*** Opening of Extracted records ***

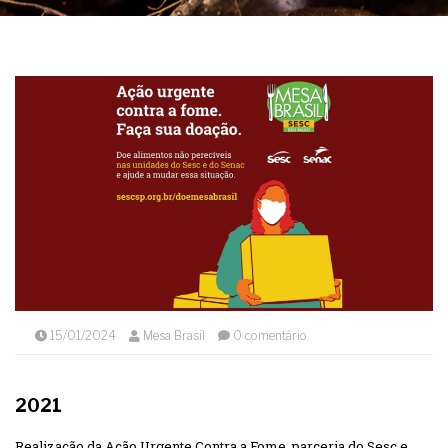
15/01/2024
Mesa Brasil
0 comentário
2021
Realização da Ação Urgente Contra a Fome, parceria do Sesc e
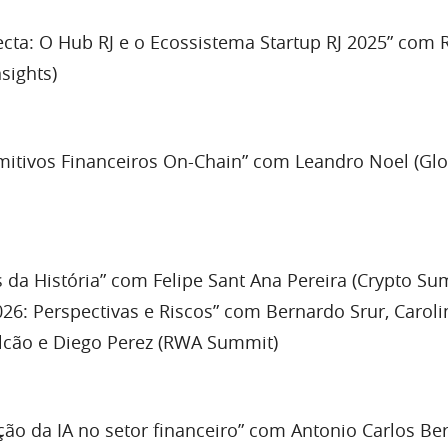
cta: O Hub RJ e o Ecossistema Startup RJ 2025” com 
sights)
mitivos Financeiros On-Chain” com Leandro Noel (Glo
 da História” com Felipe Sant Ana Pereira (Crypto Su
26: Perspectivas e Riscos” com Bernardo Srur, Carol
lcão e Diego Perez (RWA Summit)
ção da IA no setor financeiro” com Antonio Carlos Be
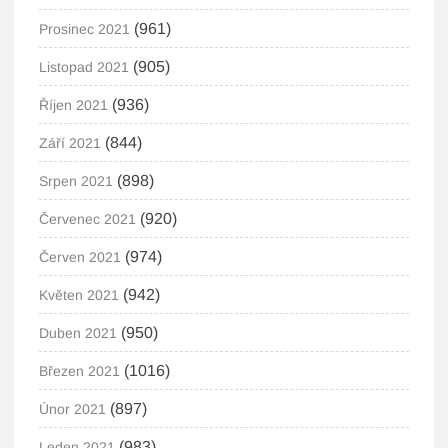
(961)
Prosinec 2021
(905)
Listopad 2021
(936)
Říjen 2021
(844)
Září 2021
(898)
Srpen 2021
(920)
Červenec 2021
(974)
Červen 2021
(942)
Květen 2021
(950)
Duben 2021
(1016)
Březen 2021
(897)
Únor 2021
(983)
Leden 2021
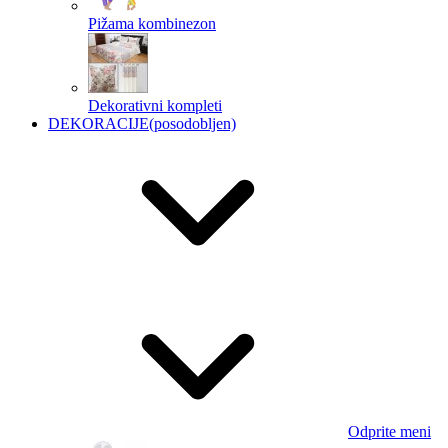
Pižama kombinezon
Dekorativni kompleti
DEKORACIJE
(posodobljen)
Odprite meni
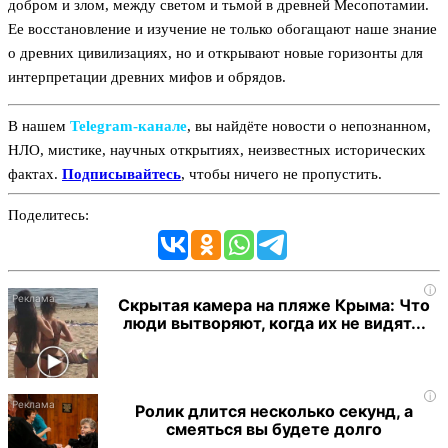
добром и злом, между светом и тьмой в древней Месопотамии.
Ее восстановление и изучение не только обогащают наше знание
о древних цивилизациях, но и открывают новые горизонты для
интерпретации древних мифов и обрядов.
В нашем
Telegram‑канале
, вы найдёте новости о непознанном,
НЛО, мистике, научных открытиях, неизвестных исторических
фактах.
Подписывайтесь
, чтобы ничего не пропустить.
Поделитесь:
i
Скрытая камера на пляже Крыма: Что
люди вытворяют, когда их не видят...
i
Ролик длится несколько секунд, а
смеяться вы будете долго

*** Close of Extracted records ***
*** Opening of Extracted records ***

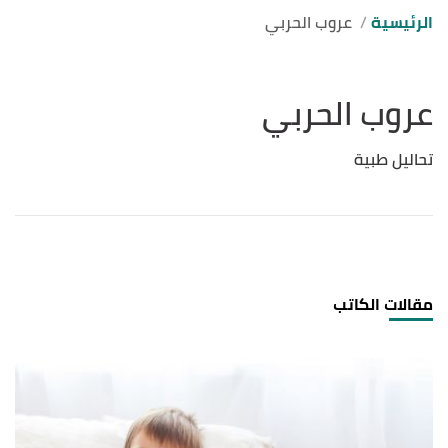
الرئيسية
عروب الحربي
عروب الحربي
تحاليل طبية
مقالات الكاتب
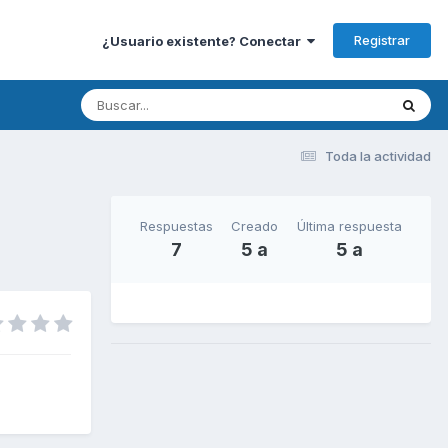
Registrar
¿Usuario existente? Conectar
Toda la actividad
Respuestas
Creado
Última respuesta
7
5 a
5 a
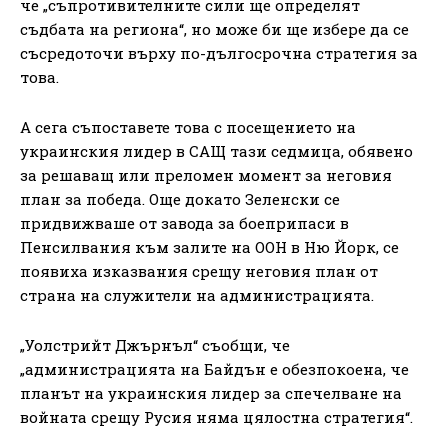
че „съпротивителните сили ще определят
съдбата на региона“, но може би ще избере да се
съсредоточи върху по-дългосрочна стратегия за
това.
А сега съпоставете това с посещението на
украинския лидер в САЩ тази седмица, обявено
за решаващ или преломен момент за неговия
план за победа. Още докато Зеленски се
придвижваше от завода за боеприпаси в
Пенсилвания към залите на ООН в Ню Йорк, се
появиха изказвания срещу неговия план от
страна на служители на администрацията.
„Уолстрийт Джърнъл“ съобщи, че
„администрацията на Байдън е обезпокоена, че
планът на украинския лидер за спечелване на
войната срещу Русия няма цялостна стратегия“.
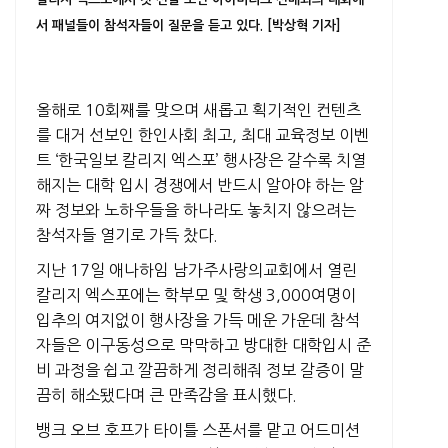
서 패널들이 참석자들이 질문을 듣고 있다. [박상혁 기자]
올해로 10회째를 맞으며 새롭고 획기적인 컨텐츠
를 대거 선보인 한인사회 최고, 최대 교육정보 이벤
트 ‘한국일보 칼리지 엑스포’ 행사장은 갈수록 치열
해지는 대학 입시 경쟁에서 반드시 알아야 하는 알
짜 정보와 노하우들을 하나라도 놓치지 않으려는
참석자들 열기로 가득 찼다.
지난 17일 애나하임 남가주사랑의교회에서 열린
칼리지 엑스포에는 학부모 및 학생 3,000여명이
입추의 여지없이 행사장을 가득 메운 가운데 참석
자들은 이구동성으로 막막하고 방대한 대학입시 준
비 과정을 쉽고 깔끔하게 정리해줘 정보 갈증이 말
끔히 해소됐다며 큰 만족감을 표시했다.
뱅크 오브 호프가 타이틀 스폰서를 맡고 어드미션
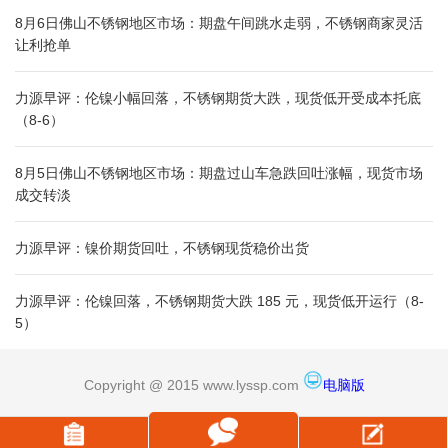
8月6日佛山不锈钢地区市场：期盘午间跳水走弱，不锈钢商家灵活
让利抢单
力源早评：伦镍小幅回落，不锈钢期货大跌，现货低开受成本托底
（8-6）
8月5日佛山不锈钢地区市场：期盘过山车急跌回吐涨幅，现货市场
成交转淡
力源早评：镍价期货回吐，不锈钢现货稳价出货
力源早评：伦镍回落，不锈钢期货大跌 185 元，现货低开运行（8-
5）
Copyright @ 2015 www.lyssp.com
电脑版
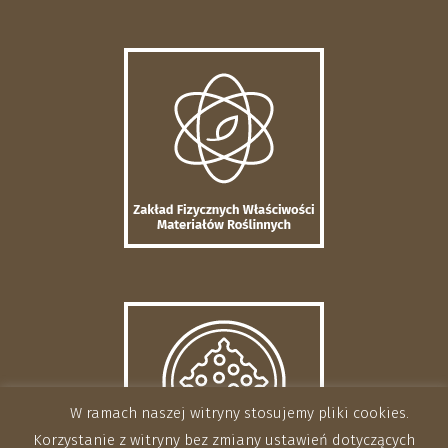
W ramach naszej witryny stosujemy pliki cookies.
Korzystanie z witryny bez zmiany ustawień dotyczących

*** Close of Extracted records ***
*** Opening of Extracted records ***

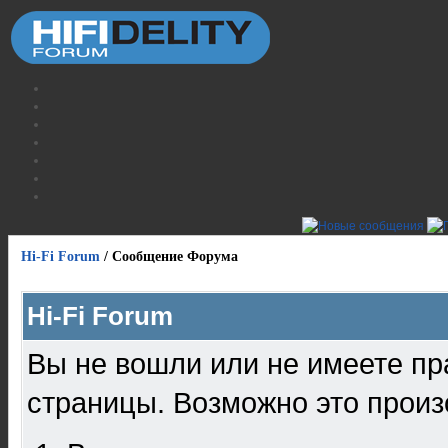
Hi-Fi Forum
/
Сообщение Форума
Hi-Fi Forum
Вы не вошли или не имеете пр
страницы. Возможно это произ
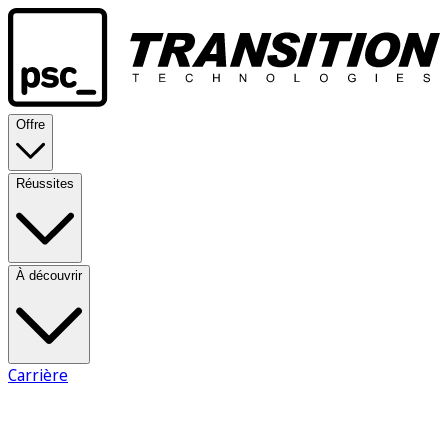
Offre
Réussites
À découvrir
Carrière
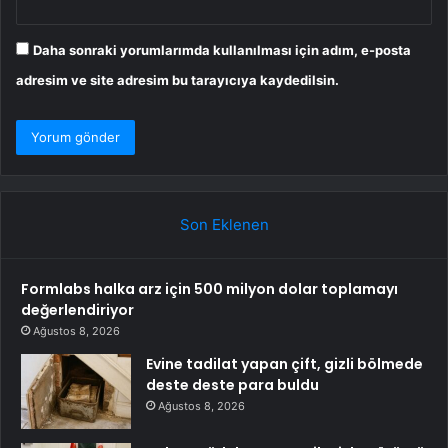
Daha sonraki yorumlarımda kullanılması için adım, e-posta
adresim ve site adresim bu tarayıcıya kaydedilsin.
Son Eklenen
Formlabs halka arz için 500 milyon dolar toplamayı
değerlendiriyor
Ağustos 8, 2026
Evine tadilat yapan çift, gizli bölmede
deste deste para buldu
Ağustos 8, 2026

*** Close of Extracted records ***

▶ _Task description_
For the records above, state how many lines include "лидер", giving no more than the number.

▶ _Answer to this task_
2